Parts of the exercise:
1) Rewrite the paragraph of the column that begins "A number of factors" more briefly, keeping its main facts.
2) Reproduce everything in the column from "A number of" down to "decade it is.", word for word.

Extract:

11.27.19 Tampa Bay Bureau Chief’s Desk

My husband and I recently marked three years of marriage, which is as strange to type as it was to celebrate. Not because I didn’t think we’d make it, I looked forward to our decades to come long before our wedding day, but because I’ve lost my perception of time.

A number of factors have contributed to my inability to understand the calendar year, Tampa Bay Bureau Chief among them operating in Watermark’s two-week press cycle, but I mostly attribute it to living in Florida. Even though I moved here more than a decade ago, I have yet to adjust to the lack of proper seasons; time flies when you’re having sun.

My birthday is a prime example. I’ll celebrate my 35th within this particular press cycle on Dec. 3, another sentence that’s strange to type. As an Ohio native, bundled-up birthdays in the thick of winter with central heating always marked the end of each year. Now I wear shorts, pine for air conditioning and have no idea what decade it is.

In my defense, “Dumbo,” “Aladdin,” and “The Lion King” hit theaters, new seasons of “90210” and “Will & Grace” aired on television and Cher toured the nation singing ABBA this year. Does anyone know what decade it is?

Supplied data:
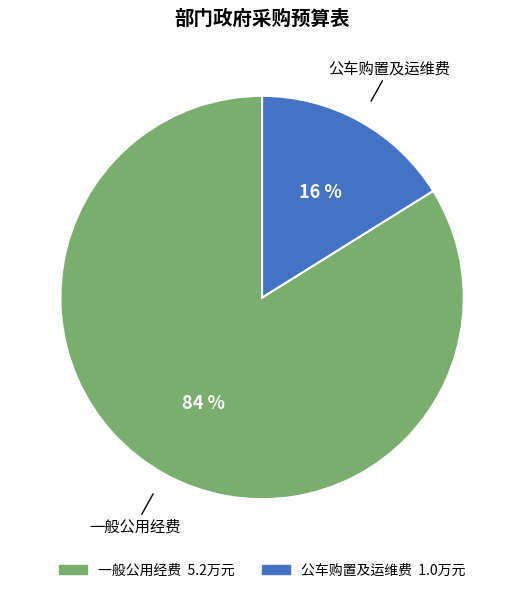

Which slice is the largest?

一般公用经费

Answer set:
1) Several things have thrown off my sense of the calendar year, including working in Watermark's two-week press cycle as Tampa Bay Bureau Chief, but I mostly blame living in Florida. More than a decade after moving here, I still haven't adjusted to the lack of proper seasons.

2)
A number of factors have contributed to my inability to understand the calendar year, Tampa Bay Bureau Chief among them operating in Watermark’s two-week press cycle, but I mostly attribute it to living in Florida. Even though I moved here more than a decade ago, I have yet to adjust to the lack of proper seasons; time flies when you’re having sun.

My birthday is a prime example. I’ll celebrate my 35th within this particular press cycle on Dec. 3, another sentence that’s strange to type. As an Ohio native, bundled-up birthdays in the thick of winter with central heating always marked the end of each year. Now I wear shorts, pine for air conditioning and have no idea what decade it is.